By Zilong Wang
Fifty years ago, injustices were very visible in this country. We saw our neighbors and friends suffering from discrimination; we could identify the Ku Klux Klan by their funny costumes. The racial discrimination was so violent and outrageous that people had no choice but to stand up for their dignity. Fifty years later, injustice has evolved: it has become nearly invisible and harder to fight than ever before.
Injustice has become invisible because our society is getting more complex. Today’s “bad guys” can achieve their self-interests without stepping outside of their offices, and without spilling one drop of blood. They can be as friendly as you could imagine, but they steal your money, abuse your tax money, cause worldwide economic damage, control your food supply, pollute your environment, and make you believe that you can’t live without them. This is more than “white-collar crime,” this is the global injustice in its 21st century incarnation.

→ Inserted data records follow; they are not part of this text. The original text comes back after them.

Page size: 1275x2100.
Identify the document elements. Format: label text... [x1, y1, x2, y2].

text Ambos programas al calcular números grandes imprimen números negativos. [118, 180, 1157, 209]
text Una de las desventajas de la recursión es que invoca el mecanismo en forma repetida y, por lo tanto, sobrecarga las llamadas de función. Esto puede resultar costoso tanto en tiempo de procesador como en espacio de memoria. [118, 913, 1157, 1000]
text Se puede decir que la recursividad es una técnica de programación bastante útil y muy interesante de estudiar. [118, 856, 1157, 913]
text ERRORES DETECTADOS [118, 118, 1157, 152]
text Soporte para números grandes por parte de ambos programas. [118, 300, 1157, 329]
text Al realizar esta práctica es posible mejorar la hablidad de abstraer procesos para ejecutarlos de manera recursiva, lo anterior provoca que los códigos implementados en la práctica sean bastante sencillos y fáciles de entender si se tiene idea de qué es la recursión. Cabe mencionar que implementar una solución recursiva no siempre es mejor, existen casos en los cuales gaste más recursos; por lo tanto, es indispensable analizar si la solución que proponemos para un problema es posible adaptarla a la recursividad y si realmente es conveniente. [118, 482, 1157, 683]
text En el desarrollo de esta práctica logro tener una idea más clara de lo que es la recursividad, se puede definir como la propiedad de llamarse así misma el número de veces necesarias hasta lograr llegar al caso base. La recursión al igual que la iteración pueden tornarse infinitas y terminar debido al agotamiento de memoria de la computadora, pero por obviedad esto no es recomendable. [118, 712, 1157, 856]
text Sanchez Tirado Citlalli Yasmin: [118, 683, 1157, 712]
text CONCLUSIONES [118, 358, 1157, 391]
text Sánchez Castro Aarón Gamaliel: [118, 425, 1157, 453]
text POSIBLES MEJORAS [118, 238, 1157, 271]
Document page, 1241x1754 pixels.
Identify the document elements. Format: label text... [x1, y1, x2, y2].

Fifty years ago, Americans could go on the street and protest; they could clearly identify the evil and propose solution: desegregate schools, buses and lunch counters, for example. Today, it becomes very hard to even identify the evil, let alone fight it. For example, the 2008 financial crisis has caused trillions of dollars of damage, and has destroyed the livelihood of millions of families around the world. But even today, not many people fully understand the cause of the crisis, and we couldn’t effectively identify the criminals or provide solutions. The BP oil spill is another example. How can we protest BP’s crime against nature? Should we go demonstrate in the middle of the gulf, or in Washington, or on Wall Street, or in front of the multiple international headquarters of BP?
Due to the complexity of our system and the invisibility of the criminals, it has become harder and harder to identify the problems, locate the bad guys, and improve the situation. The only way to understand the system is to study it, and usually it would require a college degree to be even literate in the political and financial circle. Sometimes, it takes more than one PhD to fully understand why the system is broken.

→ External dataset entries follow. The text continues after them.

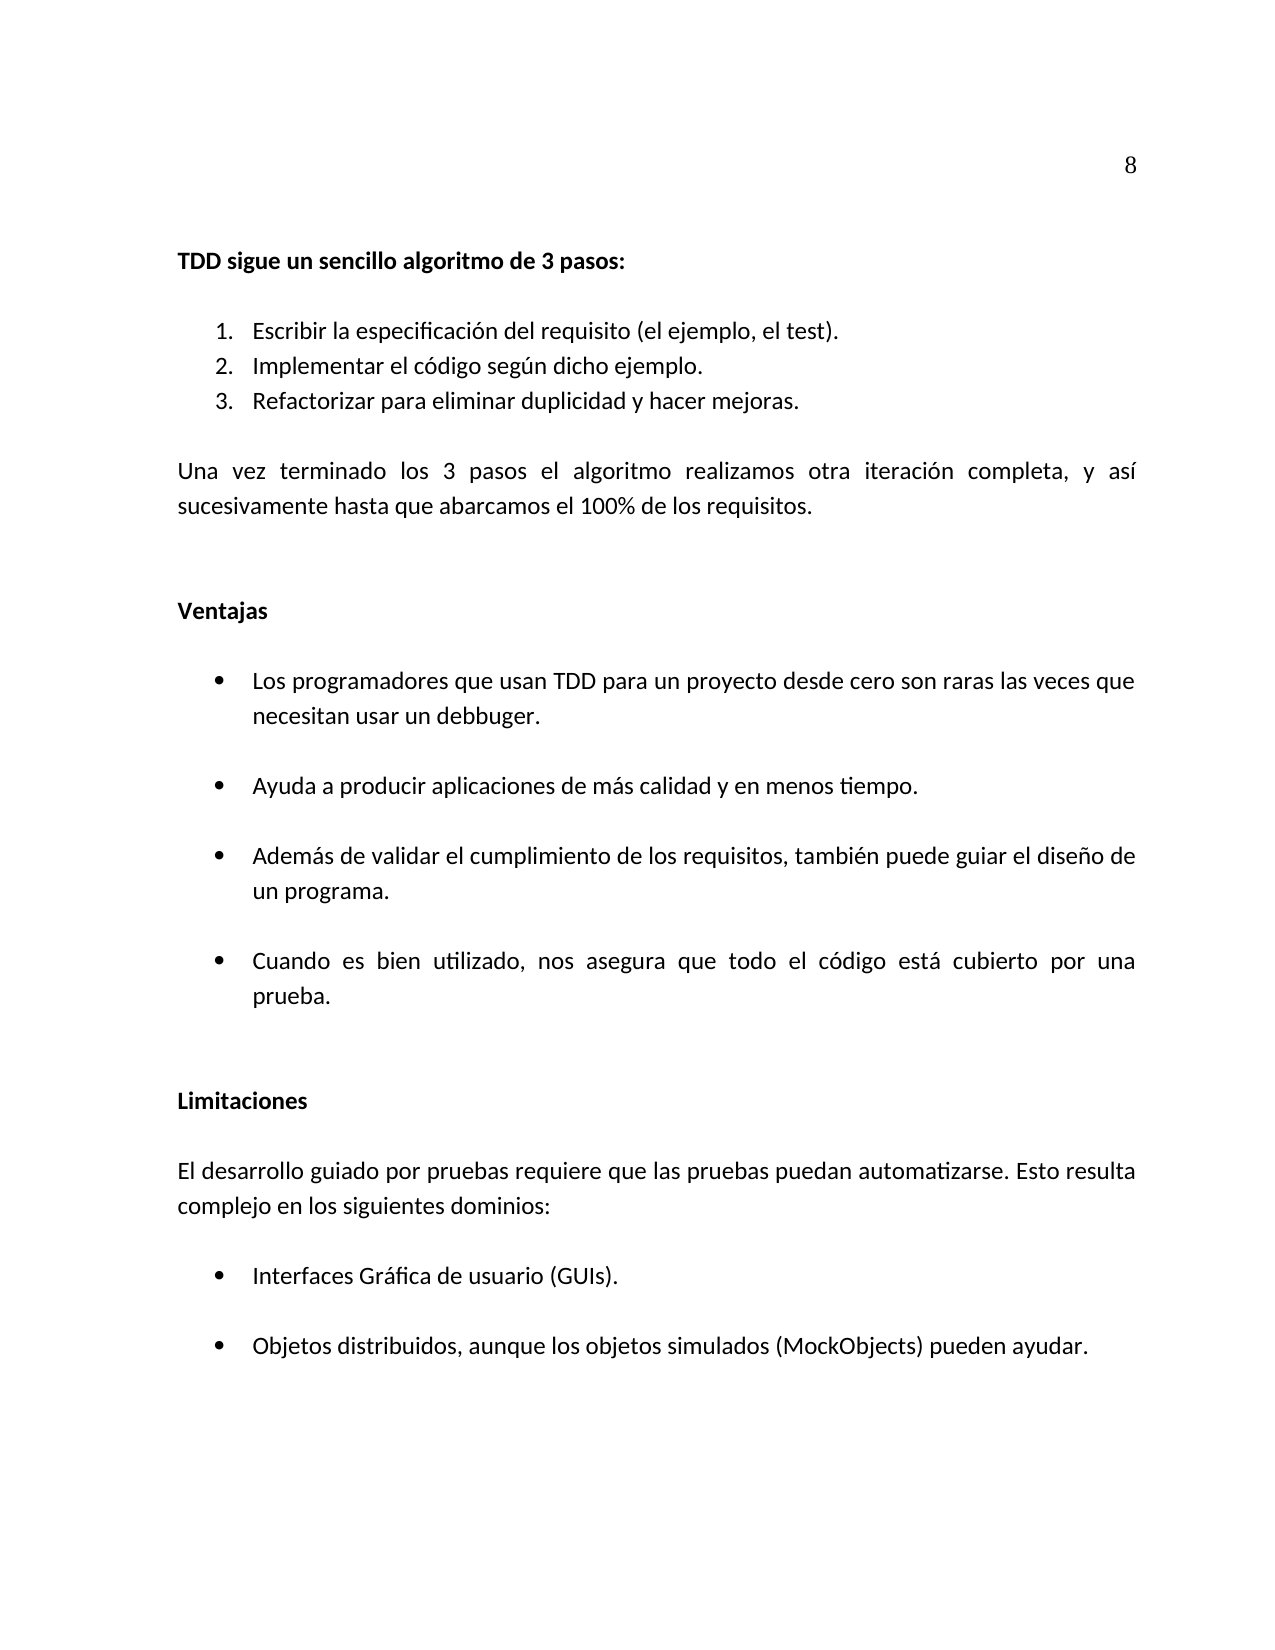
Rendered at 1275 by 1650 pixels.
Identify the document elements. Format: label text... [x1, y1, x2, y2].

list Objetos distribuidos, aunque los objetos simulados (MockObjects) pueden ayudar. [215, 1330, 1137, 1361]
list Cuando es bien utilizado, nos asegura que todo el código está cubierto por una prueba. [215, 945, 1137, 1011]
list Ayuda a producir aplicaciones de más calidad y en menos tiempo. [215, 770, 1137, 801]
list Escribir la especificación del requisito (el ejemplo, el test). [215, 315, 1137, 346]
list Además de validar el cumplimiento de los requisitos, también puede guiar el diseño de un programa. [215, 840, 1137, 906]
list Refactorizar para eliminar duplicidad y hacer mejoras. [215, 385, 1137, 416]
list Una vez terminado los 3 pasos el algoritmo realizamos otra iteración completa, y así sucesivamente hasta que abarcamos el 100% de los requisitos. [177, 455, 1137, 521]
list El desarrollo guiado por pruebas requiere que las pruebas puedan automatizarse. Esto resulta complejo en los siguientes dominios: [177, 1155, 1137, 1221]
list TDD sigue un sencillo algoritmo de 3 pasos: [177, 245, 1137, 276]
list Interfaces Gráfica de usuario (GUIs). [215, 1260, 1137, 1291]
list Los programadores que usan TDD para un proyecto desde cero son raras las veces que necesitan usar un debbuger. [215, 665, 1137, 731]
list Ventajas [177, 595, 1137, 626]
list Implementar el código según dicho ejemplo. [215, 350, 1137, 381]
list Limitaciones [177, 1085, 1137, 1116]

However, by the time our young students get their multiple degrees, they are usually hundreds of thousands of dollars in debt. In order to pay off the student loans, they can’t afford to fight the system. They have to join the system and take the highest paying job from Wall Street or from multinational corporations. It seems like our education system is designed to make sure that by the time a student understands the system, she/he can no longer afford to challenge the system. The commercialization of education system has surrendered a generation of youth into the hands of the powerful money. By the time students have gained the knowledge, they have lost the freedom.
Today’s social inequality is more severe than ever before, but it might take an economic and political double PhD to understand the system and to provide useful advice. Injustice is hiding in fancy offices and underneath expensive suits and ties. Street protests are no longer effective enough to bring positive change. Is the fight against injustice getting harder? Should today’s youth be depressed because we are facing formidable enemies?
No, not at all. As injustice has evolved over the past fifty years, so has the fight against injustice. Today’s youth is standing on the shoulders of previous generations. We have more powerful tools like the Internet. We face less physical hardship and violence. We are indeed facing unheard-of challenges and evil, but each generation faces a similar situation. Each generation of youth has to solve new problems and come up with new ideas. We are no more or less empowered than anyone else. We will use our wisdom and will to identify the problems and provide solutions. Aim high!